Baha'i glauben, dass alle grossen Weltreligion aus ein und derselben göttlichen Quelle stammen. So verehren sie alle Religionsstifter wie Moses, Zarathustra, Krischna, Buddha, Mohammed, Christus und Baha'u'llah, gleichermaßen als Gesandte Gottes. Baha'i verstehen die Religion Gottes als fortschreitendes Geschehen. Die Religionsstifter sind die großen Erzieher der Menschheit. Sie legten die Maßstäbe für ihre jeweilige Zeit fest und sind die treibende Kraft zu einer ständig fortschreitenden Zivilisation.
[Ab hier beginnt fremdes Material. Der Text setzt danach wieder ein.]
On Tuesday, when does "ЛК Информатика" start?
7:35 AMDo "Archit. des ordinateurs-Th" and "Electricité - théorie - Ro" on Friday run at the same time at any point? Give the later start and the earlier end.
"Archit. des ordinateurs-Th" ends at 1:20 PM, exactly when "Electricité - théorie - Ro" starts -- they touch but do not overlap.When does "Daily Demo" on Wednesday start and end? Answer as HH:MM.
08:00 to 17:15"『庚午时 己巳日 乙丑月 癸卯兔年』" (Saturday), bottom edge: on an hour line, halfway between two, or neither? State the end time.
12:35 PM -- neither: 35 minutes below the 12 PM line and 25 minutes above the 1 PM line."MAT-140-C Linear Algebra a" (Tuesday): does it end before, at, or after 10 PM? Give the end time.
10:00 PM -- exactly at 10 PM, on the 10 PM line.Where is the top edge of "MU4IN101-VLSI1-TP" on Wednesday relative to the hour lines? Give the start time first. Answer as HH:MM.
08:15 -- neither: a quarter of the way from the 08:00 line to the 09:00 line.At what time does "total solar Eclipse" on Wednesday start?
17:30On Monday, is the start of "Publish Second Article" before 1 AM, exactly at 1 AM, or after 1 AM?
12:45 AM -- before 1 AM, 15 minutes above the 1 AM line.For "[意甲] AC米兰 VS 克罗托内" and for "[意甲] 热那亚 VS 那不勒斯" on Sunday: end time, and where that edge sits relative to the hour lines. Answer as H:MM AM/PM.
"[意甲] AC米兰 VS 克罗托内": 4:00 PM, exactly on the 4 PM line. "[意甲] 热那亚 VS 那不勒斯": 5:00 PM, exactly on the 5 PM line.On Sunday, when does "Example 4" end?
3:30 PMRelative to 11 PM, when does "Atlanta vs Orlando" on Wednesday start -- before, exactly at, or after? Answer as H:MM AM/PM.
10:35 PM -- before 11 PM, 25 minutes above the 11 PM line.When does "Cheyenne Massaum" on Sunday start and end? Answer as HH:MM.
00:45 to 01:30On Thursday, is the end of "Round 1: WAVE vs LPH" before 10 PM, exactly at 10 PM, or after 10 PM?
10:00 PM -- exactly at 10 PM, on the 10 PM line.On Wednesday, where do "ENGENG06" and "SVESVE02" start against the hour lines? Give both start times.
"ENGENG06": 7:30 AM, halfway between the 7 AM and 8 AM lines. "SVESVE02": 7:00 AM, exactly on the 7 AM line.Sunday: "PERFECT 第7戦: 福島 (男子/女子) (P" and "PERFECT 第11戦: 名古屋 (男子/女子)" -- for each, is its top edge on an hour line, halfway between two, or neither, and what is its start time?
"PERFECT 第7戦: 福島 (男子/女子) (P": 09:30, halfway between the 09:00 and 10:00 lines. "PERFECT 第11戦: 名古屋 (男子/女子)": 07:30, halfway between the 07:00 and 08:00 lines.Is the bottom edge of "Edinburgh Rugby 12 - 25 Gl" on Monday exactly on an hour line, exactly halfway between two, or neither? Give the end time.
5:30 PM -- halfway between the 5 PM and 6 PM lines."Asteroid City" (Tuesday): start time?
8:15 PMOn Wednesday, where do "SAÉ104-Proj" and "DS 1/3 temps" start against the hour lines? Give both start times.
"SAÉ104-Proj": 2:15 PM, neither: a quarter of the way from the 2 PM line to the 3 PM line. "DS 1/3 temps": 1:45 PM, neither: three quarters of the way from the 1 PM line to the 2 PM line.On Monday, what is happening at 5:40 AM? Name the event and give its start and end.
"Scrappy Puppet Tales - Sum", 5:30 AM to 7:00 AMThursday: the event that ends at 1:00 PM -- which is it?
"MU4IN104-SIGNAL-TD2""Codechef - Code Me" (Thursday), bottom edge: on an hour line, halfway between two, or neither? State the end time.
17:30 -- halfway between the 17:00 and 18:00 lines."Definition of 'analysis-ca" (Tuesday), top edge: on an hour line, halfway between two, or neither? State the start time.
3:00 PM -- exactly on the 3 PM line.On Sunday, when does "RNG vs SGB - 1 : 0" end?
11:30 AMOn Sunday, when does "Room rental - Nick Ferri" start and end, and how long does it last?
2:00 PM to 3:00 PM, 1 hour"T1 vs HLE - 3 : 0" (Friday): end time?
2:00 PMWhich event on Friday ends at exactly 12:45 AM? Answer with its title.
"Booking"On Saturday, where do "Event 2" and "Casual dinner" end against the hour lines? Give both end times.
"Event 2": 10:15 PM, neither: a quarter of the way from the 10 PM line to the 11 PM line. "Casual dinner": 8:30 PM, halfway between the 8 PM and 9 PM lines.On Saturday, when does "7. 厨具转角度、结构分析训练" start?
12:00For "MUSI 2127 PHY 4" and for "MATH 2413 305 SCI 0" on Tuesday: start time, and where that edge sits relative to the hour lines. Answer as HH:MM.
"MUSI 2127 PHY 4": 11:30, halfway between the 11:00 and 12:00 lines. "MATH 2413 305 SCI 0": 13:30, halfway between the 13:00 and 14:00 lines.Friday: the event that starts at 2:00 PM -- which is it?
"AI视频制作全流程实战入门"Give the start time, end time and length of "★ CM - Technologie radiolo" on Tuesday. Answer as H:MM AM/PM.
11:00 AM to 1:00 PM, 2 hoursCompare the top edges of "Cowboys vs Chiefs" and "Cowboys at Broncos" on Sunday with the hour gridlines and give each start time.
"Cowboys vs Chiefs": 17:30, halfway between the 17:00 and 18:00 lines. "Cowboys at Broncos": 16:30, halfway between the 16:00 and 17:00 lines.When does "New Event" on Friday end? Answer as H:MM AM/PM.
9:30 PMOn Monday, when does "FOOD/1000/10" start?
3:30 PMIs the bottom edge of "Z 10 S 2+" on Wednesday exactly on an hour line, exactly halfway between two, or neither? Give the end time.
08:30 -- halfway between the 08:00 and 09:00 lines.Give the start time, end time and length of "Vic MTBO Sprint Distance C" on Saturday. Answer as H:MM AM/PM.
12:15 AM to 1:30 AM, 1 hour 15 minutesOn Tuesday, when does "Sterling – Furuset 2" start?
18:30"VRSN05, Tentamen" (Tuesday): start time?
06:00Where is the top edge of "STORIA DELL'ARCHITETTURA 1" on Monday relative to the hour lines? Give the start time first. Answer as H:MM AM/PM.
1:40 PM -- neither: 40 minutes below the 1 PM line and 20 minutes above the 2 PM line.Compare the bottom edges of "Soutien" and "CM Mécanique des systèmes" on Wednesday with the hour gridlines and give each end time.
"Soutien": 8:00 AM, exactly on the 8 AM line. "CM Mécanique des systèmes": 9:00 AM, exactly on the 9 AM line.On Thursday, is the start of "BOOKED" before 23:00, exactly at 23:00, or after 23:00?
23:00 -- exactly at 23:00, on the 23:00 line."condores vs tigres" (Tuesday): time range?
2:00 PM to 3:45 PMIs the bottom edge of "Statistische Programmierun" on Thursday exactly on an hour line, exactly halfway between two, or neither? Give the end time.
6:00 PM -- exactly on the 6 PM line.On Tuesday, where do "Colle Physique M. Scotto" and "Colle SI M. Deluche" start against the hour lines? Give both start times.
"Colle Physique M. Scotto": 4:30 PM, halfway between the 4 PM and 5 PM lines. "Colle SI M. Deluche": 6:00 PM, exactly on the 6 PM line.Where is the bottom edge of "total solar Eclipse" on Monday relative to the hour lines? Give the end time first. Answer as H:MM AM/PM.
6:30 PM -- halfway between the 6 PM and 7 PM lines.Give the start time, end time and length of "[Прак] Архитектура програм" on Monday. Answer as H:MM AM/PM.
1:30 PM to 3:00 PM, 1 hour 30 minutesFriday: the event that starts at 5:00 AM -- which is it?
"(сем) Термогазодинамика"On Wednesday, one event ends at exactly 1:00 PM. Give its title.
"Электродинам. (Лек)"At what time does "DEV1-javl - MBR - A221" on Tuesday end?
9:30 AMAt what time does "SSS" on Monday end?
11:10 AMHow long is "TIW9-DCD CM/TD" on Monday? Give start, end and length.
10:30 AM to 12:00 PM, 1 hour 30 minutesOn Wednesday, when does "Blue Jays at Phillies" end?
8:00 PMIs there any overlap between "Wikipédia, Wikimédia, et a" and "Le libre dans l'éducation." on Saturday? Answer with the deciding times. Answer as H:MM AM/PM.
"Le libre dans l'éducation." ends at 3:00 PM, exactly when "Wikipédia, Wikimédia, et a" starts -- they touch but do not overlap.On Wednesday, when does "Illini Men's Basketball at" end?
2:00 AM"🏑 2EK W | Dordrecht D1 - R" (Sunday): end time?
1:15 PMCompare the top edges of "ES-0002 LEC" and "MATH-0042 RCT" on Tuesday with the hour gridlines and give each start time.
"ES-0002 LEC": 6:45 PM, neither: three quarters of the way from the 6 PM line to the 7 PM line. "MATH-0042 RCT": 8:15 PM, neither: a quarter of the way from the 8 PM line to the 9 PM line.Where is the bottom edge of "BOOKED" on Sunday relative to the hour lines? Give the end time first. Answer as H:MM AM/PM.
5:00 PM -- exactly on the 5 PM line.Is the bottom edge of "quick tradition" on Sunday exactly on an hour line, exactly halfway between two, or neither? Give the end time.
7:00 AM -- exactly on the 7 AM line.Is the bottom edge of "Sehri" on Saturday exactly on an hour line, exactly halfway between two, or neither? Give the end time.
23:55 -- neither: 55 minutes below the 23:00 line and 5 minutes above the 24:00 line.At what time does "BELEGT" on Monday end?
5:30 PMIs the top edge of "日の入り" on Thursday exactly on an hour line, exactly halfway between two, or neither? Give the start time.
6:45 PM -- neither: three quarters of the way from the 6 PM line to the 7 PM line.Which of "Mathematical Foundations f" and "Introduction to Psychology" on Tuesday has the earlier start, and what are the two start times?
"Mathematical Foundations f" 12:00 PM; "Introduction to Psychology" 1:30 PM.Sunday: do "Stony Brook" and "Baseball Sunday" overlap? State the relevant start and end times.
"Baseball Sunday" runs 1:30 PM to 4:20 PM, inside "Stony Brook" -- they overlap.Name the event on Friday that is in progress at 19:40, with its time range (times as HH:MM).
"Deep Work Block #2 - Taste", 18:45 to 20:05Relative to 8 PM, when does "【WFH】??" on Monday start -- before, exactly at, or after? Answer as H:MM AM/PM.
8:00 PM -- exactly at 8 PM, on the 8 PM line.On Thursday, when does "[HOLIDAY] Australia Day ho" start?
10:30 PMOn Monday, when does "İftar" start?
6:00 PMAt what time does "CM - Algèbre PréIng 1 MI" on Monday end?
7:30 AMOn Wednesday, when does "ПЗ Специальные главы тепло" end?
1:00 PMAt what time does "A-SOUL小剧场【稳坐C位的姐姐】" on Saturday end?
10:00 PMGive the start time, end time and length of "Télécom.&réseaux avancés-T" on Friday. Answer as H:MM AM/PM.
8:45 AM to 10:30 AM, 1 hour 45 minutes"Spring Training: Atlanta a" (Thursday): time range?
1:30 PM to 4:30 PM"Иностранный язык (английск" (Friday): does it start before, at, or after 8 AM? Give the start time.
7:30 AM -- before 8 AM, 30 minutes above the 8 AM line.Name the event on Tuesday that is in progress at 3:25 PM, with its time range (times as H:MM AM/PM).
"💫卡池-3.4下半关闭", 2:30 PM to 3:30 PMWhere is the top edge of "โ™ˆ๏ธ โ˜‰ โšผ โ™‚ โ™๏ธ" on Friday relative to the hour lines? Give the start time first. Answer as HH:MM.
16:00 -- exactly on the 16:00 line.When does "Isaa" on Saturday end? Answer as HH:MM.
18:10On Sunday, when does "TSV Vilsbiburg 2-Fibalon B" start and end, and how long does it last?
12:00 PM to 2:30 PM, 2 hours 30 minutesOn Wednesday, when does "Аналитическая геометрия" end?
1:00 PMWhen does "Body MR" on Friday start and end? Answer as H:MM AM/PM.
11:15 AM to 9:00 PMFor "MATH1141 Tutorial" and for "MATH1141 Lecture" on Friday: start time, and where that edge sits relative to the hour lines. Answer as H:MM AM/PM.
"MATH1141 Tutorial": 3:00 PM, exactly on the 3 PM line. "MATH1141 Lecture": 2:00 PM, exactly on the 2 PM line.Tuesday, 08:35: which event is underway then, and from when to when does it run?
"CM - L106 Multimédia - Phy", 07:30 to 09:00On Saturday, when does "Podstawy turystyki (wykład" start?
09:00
Zentrales Thema der Lehren Baha'u'llahs ist die Einheit Gottes, die Einheit der Religion und die Einheit der Menschheit.
| Zitat: |
| "Die Erde ist nur ein Land, und alle Menschen sind seine Bürger". |
Die Überzeugung, daß alle Menschen auf diesem Planeten gleichwertig sind, motiviert die Baha'i auf der ganzen Welt, sich für die Völkerverständigung, für die Überwindung von Vorurteilen und den weltweiten Frieden einzusetzen sowie die von Baha'u'llah verordnete "neue Weltordnung" aufzubauen. Nach der Auffassung der Baha'i ist der gegenwärtige verhängnisvolle Zustand der menschlichen Angelegenheiten als Umbruchs und Übergangsphase in einem organischen Prozeß zu verstehen, der zur Einigung der Welt in einer globalen Gesellschaftsordnung führen wird. Alle Aktivitäten der weltweiten Baha'i Gemeinde orientieren sich am zentralen, geistigen Lebensprinzip "der Einheit des Menschengeschlechts".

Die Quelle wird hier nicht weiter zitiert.